Now, if the deputy knew the owner of the vehicle by sight and knew the owner was not driving, reasonable suspicion for the revocation stop vanishes. But not knowing if the driver is the owner creates a situation where it is a likely assumption. While I stopped many vehicles driven by people other than the owners, the vast majority were driven by the owners.

The U.S. Supreme Court reversed the lower court, finding “that Mehrer’s belief was more reasonable than just a hunch, and [was] a “commonsense inference.” Justice Clarence Thomas, for the majority, wrote, “The fact that the registered owner of a vehicle is not always the driver of the vehicle does not negate the reasonableness of Deputy Mehrer’s inference.”

Justice Sonia Sotomayor was the only dissenting opinion. She did not believe Deputy Mehrer supported his assertion the driver was likely the vehicle’s owner and therefore had a revoked license. Justice Sotomayor wrote in her dissent, “With no basis in the record to presume that unlicensed drivers routinely continue driving, the majority endeavors to fill the gap with its own ‘common sense.’” You need to take a brief stroll in a cop’s world, Your Honor. Unlicensed drivers continue driving all the time. For cops, knowing that is common sense.

However, Justice Sotomayor’s arguments, which mirrored Glover’s, could not convince the majority—including her fellow liberal justices. Although, reportedly, despite Justices Elena Kagan and Ruth Bader Ginsberg were closer to Justice Sotomayor’s opinion; they still agreed with the majority Deputy Mehrer had reasonable suspicion to make the stop.

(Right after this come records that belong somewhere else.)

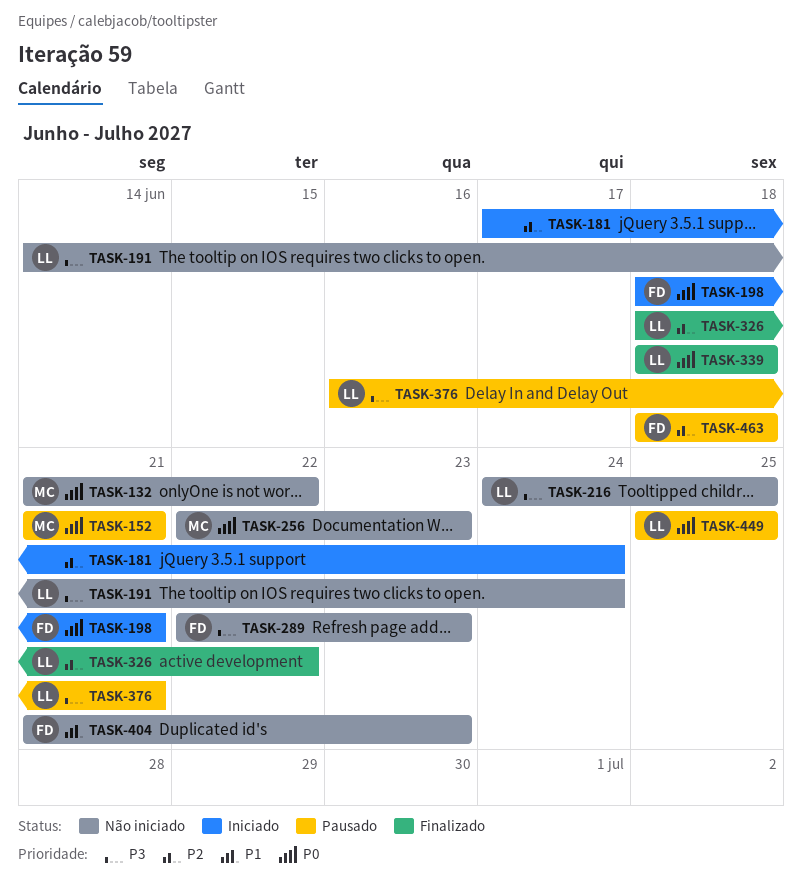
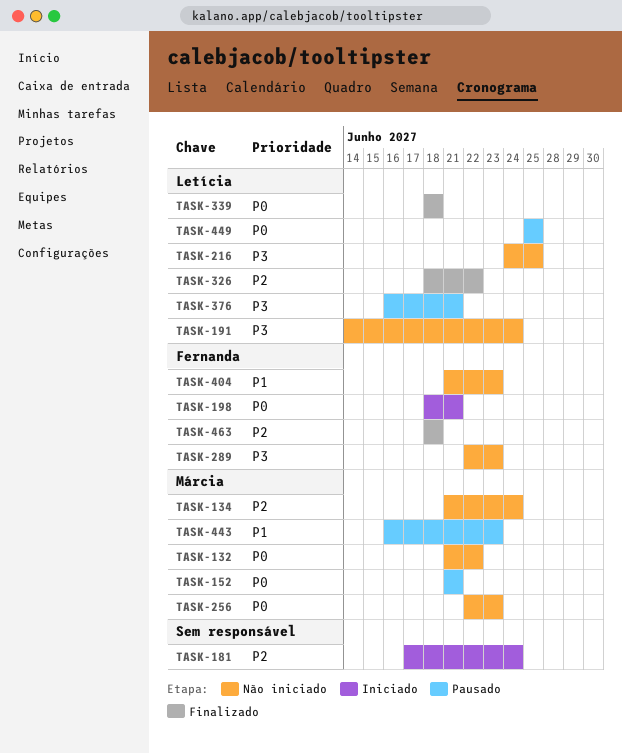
TASK-134: none -> present
TASK-443: none -> present
TASK-463, status: Pausado -> Finalizado

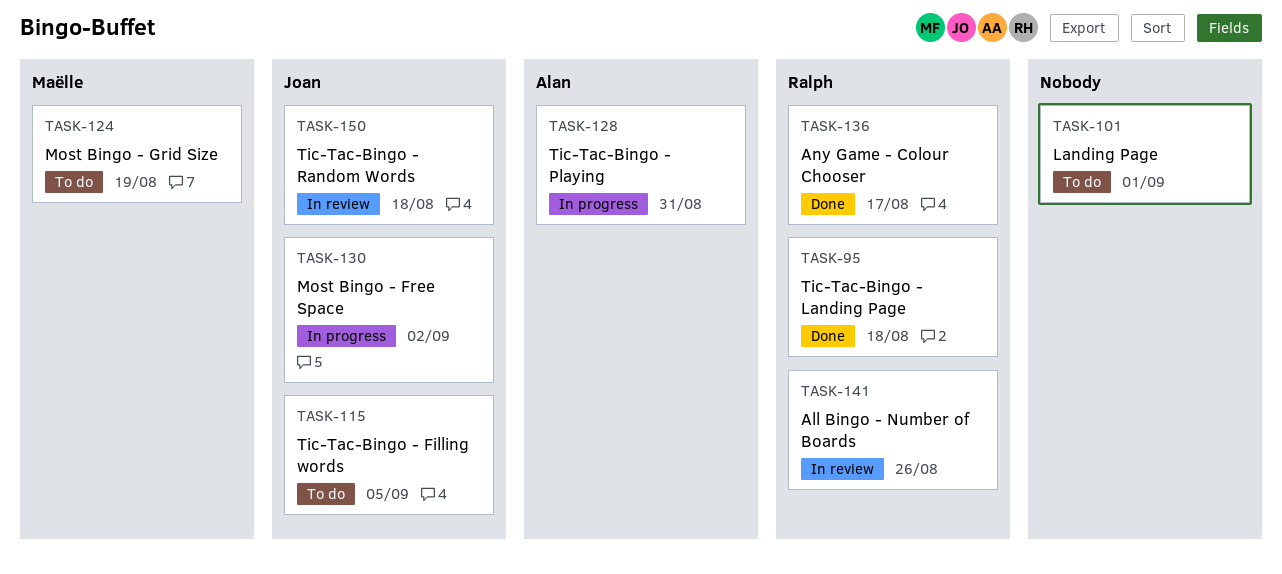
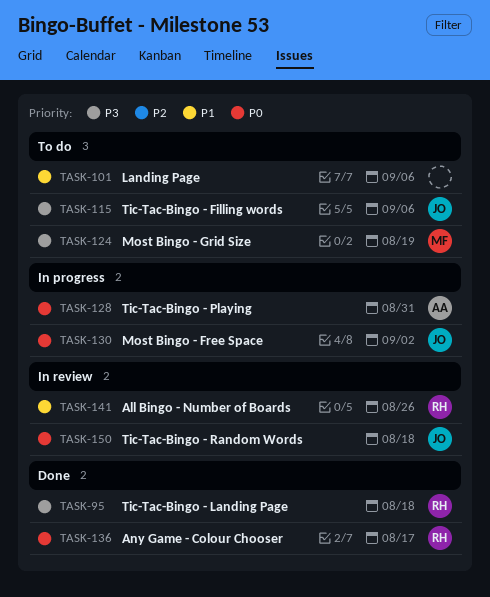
TASK-101, due: Sep 1 -> Sep 6
TASK-115, due: Sep 5 -> Sep 6

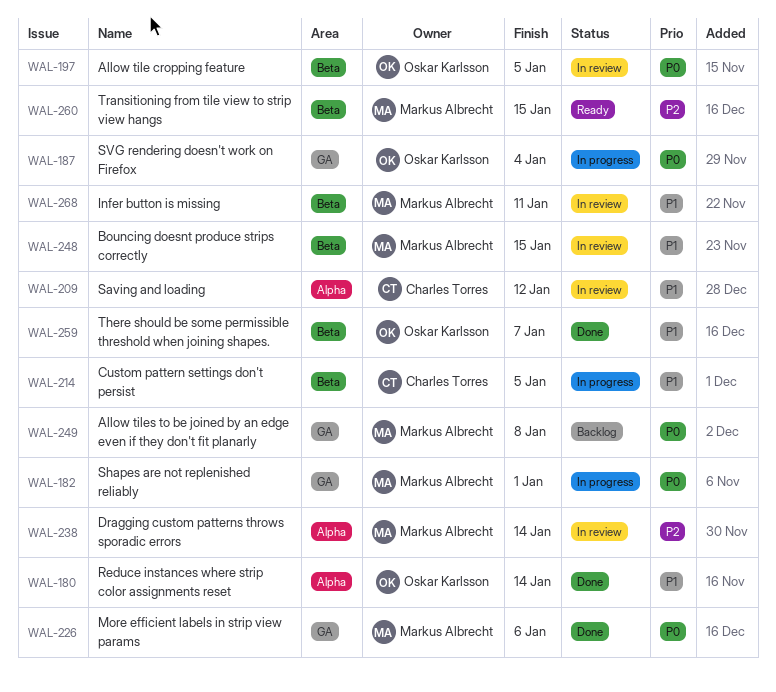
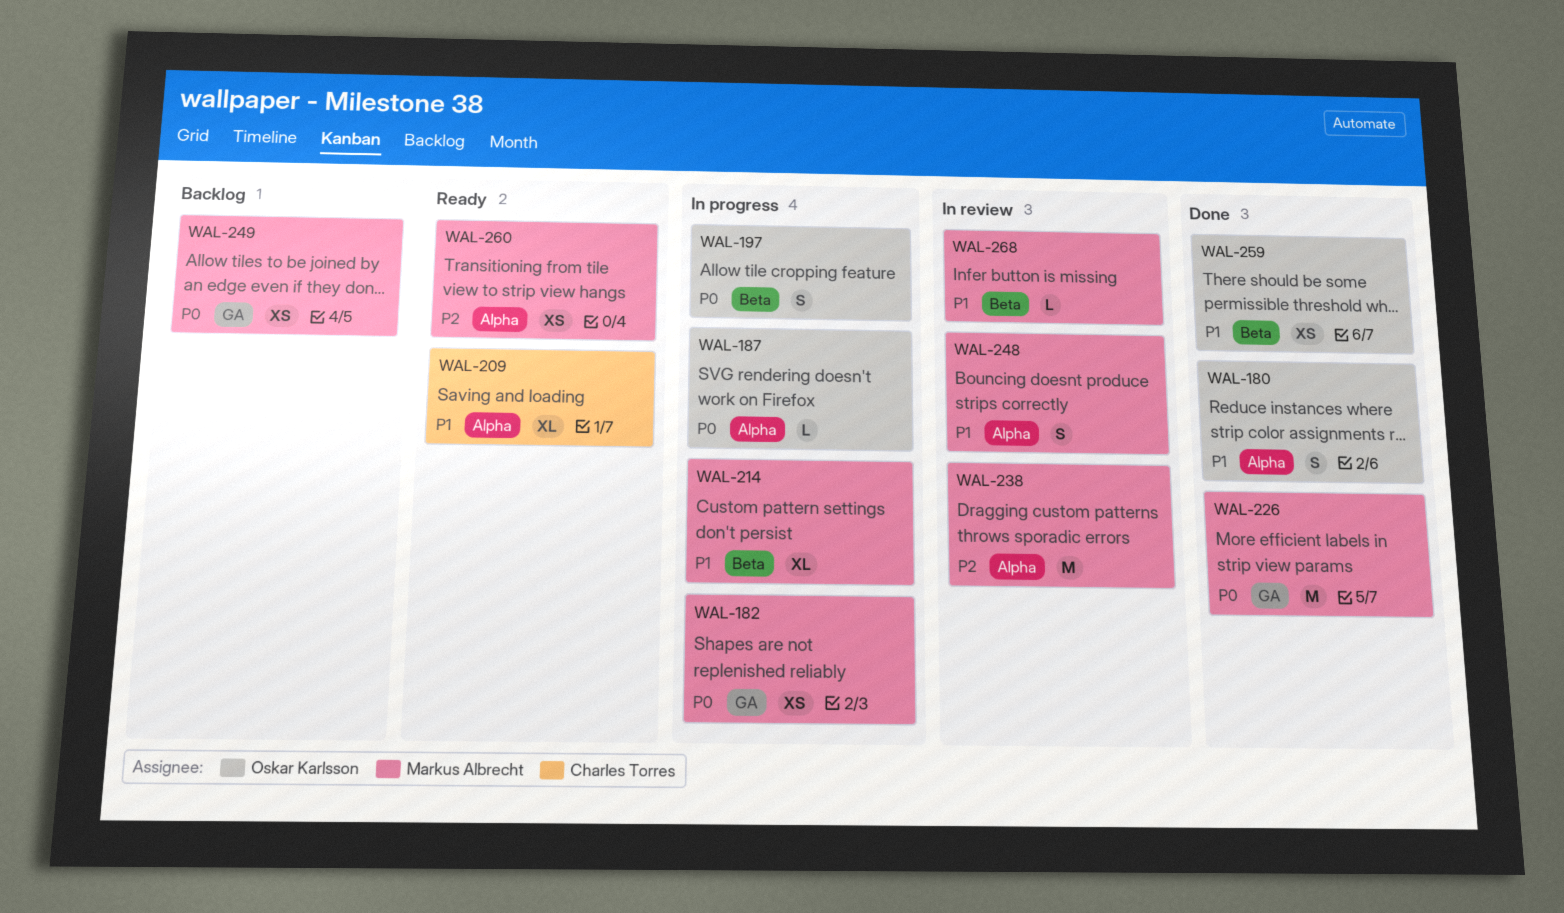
WAL-187, label: GA -> Alpha
WAL-197, status: In review -> In progress
WAL-209, status: In review -> Ready
WAL-214, owner: Charles Torres -> Markus Albrecht
WAL-248, label: Beta -> Alpha
WAL-260, label: Beta -> Alpha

It was reassuring to see such unanimity in the Supreme Court among justices considered liberal and conservative on an issue seen as pro law enforcement. Cops are so used to so many court rulings going against them.

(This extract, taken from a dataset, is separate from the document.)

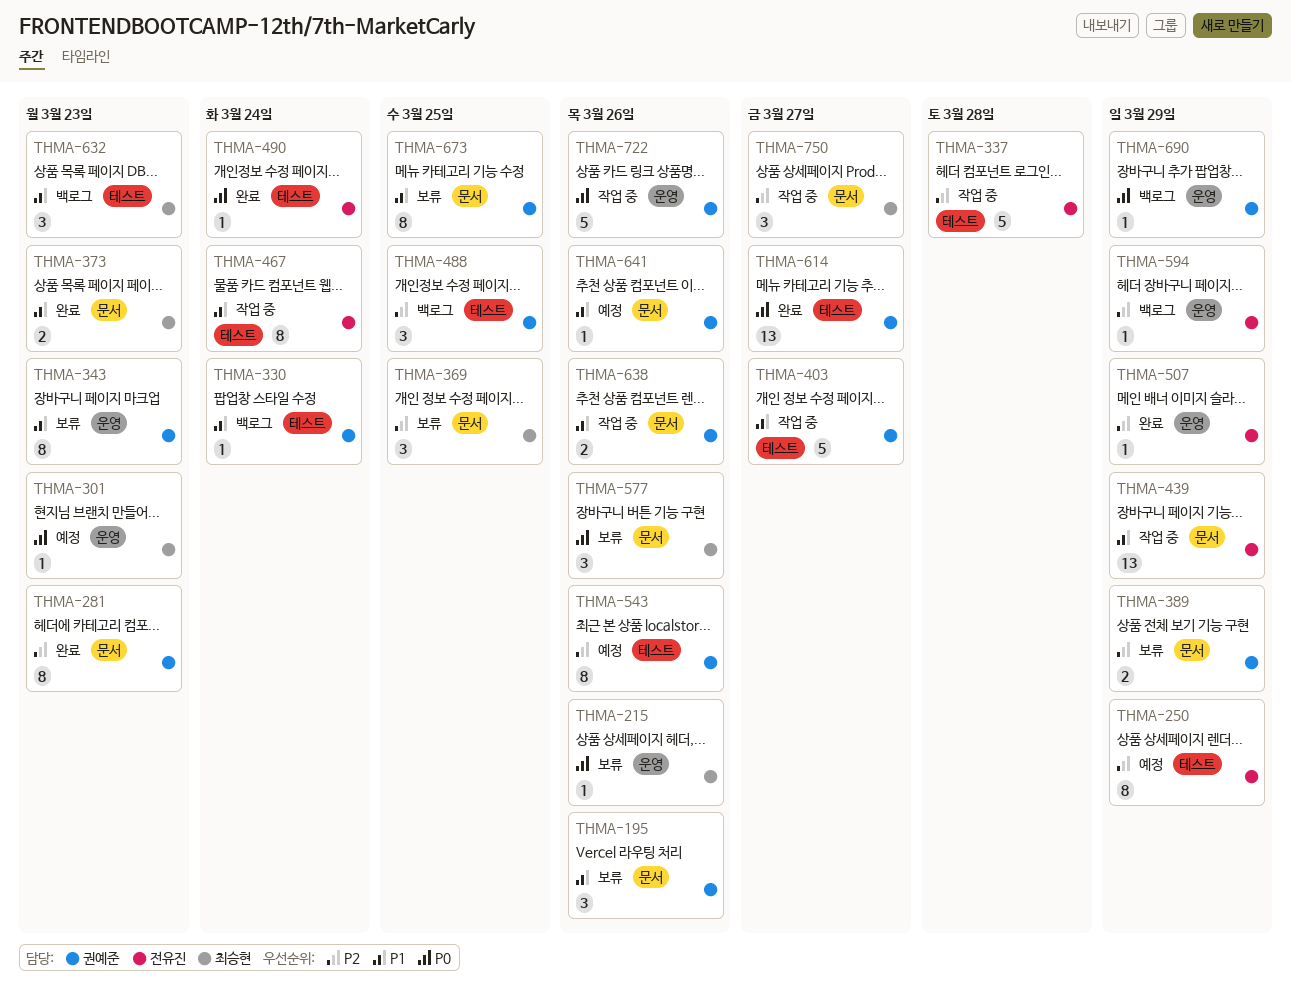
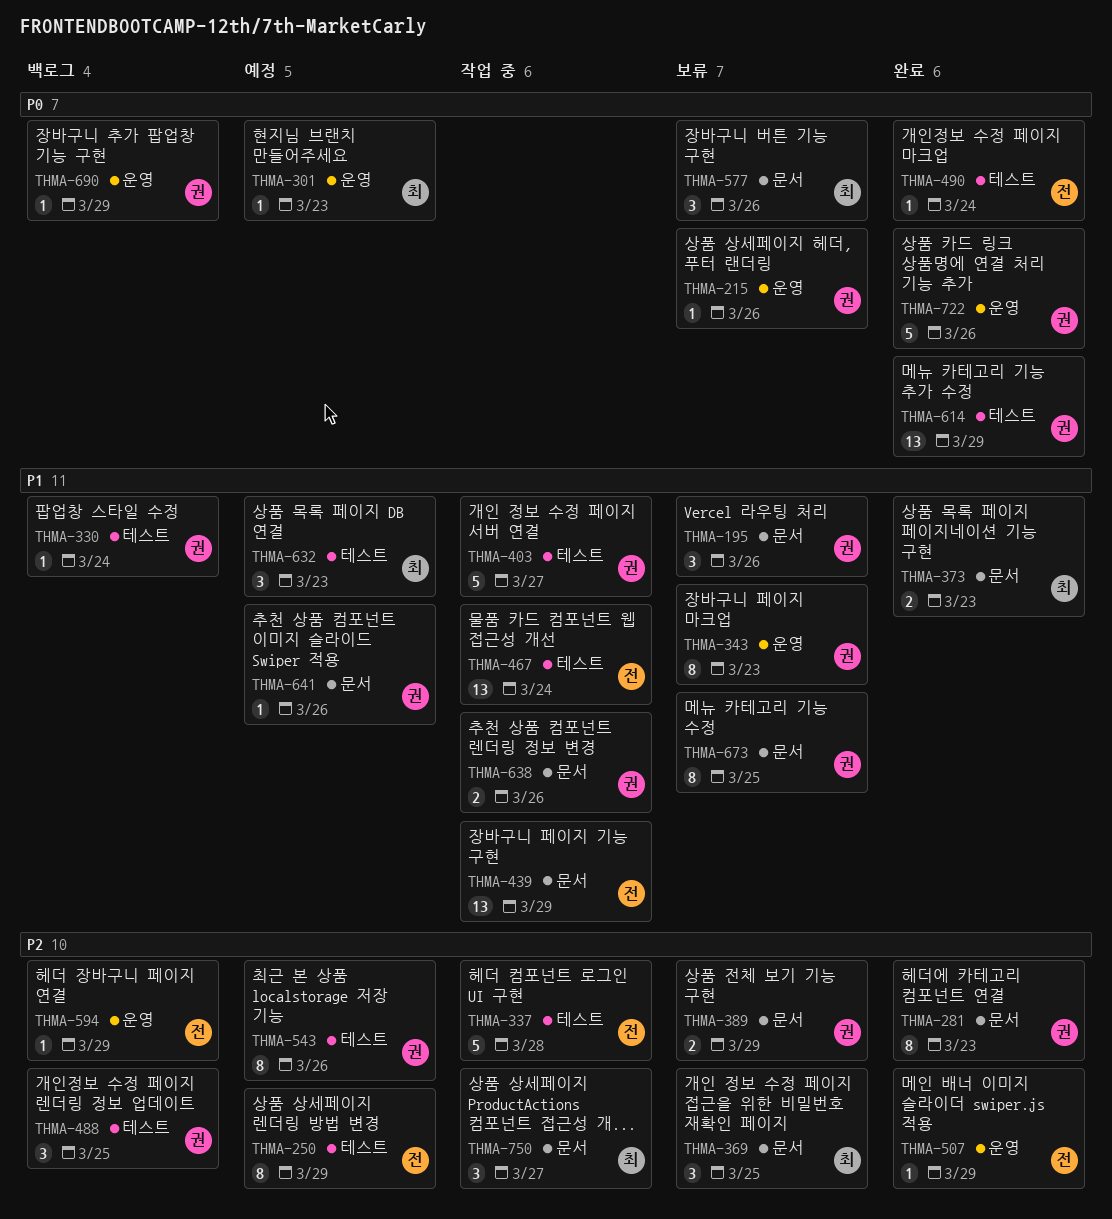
THMA-215, owner: 최승현 -> 권예준
THMA-467, estimate: 8 -> 13
THMA-614, due: Mar 27 -> Mar 29
THMA-632, status: 백로그 -> 예정
THMA-722, status: 작업 중 -> 완료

Sadly, some of those decisions have put law enforcement officers at risk. Still, I’ve long held that law enforcement is not supposed to be easy in a free republic based on individual liberty. I wrote about this years ago in my first book. A Dutch police officer once rode along for a shift with my partner and me.

At one point, while we were deciding whether to pull a driver over, the officer leaned in from the backseat and said, “You mean you need a reason to stop a car?” Cherish your rights, folks. It’s not the same everywhere, apparently, not even in a western democracy like the Netherlands.

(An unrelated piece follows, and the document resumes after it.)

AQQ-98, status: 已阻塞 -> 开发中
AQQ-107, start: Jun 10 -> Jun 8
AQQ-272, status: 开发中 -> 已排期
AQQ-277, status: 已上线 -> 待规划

In the case under discussion, we’re dealing with a procedural and administrative issue. I understand the valid arguments on both sides, regarding whether reasonable suspicion exists to stop a car specifically because of the driver’s status when the officer doesn’t know who is driving a vehicle. I understand it on paper but not so much in the real world.

Aside from the Supreme Court’s basis for their ruling, there are important public safety factors we cannot ignore. For example, the state revoking a driver’s license is a higher offense than the various degrees of license suspensions.

In fact, it’s likely the driver had a dalliance with license suspensions before being revoked. Logic dictates officers must assume that a driver whose license has been revoked has committed many traffic offenses, some serious, that put the public at risk to have obtained that status.

In Kansas, according to the state’s driver’s licensing website, the state can suspend or revoke a driver’s license for offenses including the following:

  • Driving under the influence (DUI) of alcohol and drugs.
  • Speeding and reckless driving.
  • Hit and runs.
  • Failing to appear in court.
  • Driving with a suspended/revoked license.
  • Using your vehicle to commit a felony.

So, if an officer stops a driver who is not the vehicle’s owner, the driver will only be momentarily inconvenienced. For the officer not to stop a possible/probable revoked driver would be disregarding one’s public safety duty, wouldn’t it?